__Exercise materials__
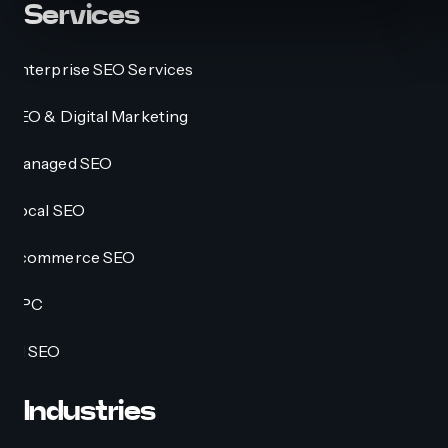
Services
Enterprise SEO Services
SEO & Digital Marketing
Managed SEO
Local SEO
Ecommerce SEO
PPC
AI SEO
Industries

__Task brief__
Apart from the images, print all the material above exactly as given.

__Answer to the exercise__
Services
Enterprise SEO Services
SEO & Digital Marketing
Managed SEO
Local SEO
Ecommerce SEO
PPC
AI SEO
Industries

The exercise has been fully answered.